March 30, 2010|By Gene M. Ransom III

The Ticking Time Bomb That Could Scuttle Health Care Reform

The congressional debate over reforming the nation's health care system is now complete. Yet, the challenge of quality care for our citizens is far from resolved.

On Thursday, unless Congress acts, Maryland physicians and their colleagues across the nation will face an across-the-board cut of 21.2 percent to Medicare reimbursements, with more cuts expected to follow in the coming years. Given the current precarious state of the health care delivery system, a jolt of that magnitude would send it into shock. It's been documented in Maryland and across the country that a 21 percent cut in Medicare reimbursement would create huge shortages in physician access. The irony? All this pain and suffering can be avoided by eliminating the flawed formula that was supposed to create efficiencies.
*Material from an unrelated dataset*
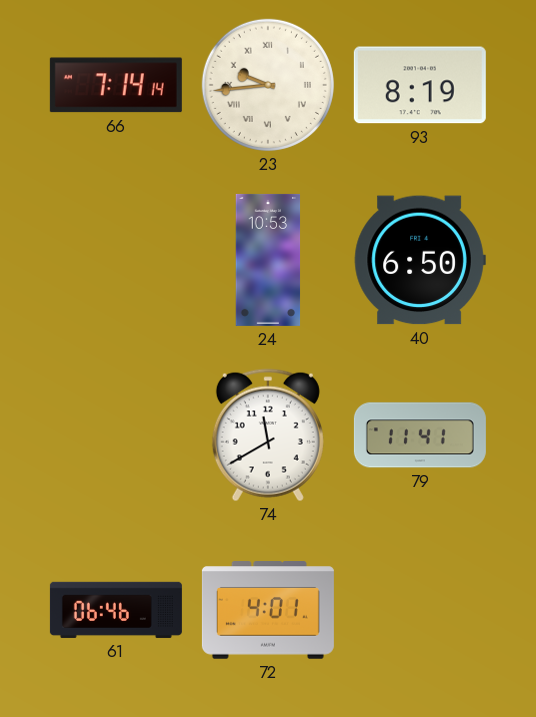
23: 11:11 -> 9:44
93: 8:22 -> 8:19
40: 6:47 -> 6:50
For the past 13 years, the sustainable growth rate formula, or SGR, has hung over Medicare like Damocles' sword. While well-intentioned when it was included in the Medicare reimbursement formula in 1997, it has never been implemented. Congress has passed legislation every year since 1997 to avert the cuts that the sustainable growth rate formula requires. The reason is simple: Congress understands that cuts in compensation for care would reduce access to care and put more patients in harm's way.

Implementing the SGR would be ruinous to our health care delivery system. Medicare payments currently cover more than 51 percent of physicians' direct practice costs. Yet Medicare payments today are only 1 percent higher than they were in 2001. During that same period, the costs for a physician to run a practice have increased 22 percent as measured by the Medicare Economics Index.
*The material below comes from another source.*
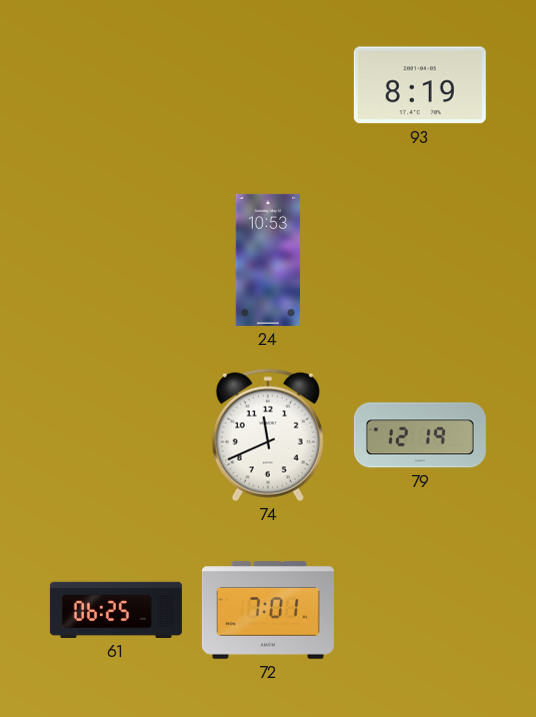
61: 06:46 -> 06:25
A 21 percent cut in Medicare payments translates to $220 million a year in cuts for the care of the elderly and the disabled, as well as the 58,763 employees, 644,028 Medicare patients and 238,777 TRICARE patients in Maryland. And if physician reimbursement fees are cut by 21 percent, it will bankrupt practices across the state. No industry in Maryland can sustain a pullback of that magnitude and deliver service at the same level.

Of course, Congress is very unlikely to allow such draconian cuts to take place. It will no doubt put off the SGR day of reckoning once again, just as it has done for 13 years.

Enough. It is time for the federal government to stop relying on the budget gimmicks and temporary measures used in the past that have only raised the cost of implementing a permanent solution. Congress has to eliminate the SGR if it is serious about providing access to quality health care for all citizens.